• What you are asked to do:
Only the lines containing "year" should appear in the answer, copied from the listing below.

• Input records:
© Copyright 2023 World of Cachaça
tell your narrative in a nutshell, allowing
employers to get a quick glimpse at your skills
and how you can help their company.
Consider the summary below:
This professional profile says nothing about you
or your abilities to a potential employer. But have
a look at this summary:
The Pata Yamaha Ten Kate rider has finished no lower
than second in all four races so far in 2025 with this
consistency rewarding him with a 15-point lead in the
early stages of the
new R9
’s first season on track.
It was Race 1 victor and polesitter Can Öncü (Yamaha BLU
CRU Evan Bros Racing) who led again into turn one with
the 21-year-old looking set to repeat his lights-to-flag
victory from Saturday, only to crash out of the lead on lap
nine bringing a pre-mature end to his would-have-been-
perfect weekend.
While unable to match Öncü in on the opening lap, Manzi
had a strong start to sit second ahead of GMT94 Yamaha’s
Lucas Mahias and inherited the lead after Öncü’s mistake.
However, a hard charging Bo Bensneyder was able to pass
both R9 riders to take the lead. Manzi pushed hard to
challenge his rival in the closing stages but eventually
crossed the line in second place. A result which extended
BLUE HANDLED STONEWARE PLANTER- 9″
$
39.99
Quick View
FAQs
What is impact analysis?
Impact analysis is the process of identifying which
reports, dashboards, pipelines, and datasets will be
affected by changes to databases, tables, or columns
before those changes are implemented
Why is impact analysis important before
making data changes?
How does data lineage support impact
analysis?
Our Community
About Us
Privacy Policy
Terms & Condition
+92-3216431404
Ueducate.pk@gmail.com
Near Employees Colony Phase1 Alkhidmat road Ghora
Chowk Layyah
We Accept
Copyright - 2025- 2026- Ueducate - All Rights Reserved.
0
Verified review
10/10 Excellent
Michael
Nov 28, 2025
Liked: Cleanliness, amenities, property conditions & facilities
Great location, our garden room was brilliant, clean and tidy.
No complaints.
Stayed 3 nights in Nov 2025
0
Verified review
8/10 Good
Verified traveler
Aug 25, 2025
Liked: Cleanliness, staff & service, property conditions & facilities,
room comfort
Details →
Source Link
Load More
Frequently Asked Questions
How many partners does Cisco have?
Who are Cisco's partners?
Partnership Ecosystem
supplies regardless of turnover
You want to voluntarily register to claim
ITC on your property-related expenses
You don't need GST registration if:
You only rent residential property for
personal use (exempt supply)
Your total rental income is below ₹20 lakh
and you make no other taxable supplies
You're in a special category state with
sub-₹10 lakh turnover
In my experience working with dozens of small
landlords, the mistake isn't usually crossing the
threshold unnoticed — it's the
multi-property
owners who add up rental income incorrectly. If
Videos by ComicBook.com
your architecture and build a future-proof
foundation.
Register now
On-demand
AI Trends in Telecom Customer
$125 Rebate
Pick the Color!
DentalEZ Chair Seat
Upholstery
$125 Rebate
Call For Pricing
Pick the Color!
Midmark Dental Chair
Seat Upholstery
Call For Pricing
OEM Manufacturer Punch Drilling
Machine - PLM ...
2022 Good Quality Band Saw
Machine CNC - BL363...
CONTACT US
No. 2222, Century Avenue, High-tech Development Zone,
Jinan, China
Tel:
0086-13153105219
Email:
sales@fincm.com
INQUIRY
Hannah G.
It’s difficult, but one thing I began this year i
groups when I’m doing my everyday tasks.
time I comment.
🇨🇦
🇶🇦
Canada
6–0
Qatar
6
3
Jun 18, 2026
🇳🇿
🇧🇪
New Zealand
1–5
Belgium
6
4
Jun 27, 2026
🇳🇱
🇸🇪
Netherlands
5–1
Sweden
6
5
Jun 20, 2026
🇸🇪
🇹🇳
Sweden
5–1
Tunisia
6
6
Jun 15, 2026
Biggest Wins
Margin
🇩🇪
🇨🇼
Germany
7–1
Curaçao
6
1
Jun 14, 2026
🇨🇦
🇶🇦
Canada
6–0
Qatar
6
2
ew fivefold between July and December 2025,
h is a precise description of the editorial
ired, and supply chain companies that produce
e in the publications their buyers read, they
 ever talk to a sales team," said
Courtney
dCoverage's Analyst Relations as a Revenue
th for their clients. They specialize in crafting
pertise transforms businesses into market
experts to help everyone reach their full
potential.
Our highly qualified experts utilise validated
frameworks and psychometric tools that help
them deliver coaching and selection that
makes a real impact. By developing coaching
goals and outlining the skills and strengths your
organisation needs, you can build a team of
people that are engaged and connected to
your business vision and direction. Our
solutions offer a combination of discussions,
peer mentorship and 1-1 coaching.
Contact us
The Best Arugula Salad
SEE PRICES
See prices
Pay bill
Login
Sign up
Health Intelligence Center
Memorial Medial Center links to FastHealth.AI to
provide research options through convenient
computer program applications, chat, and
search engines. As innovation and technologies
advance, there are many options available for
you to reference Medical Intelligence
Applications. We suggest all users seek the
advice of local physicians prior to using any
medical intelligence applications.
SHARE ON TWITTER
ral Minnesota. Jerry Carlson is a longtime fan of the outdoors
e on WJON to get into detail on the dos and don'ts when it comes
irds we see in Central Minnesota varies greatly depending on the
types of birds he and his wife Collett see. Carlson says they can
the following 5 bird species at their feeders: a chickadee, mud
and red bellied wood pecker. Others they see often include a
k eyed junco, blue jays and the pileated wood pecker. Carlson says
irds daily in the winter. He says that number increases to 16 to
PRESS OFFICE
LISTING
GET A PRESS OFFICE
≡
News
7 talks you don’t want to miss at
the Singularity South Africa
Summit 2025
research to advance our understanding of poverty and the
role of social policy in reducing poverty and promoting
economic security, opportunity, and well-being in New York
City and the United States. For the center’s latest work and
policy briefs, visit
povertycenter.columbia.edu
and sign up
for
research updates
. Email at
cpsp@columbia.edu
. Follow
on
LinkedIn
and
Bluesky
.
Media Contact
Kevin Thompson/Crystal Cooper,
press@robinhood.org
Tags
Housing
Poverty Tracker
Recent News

• Finished task:
the 21-year-old looking set to repeat his lights-to-flag
It’s difficult, but one thing I began this year i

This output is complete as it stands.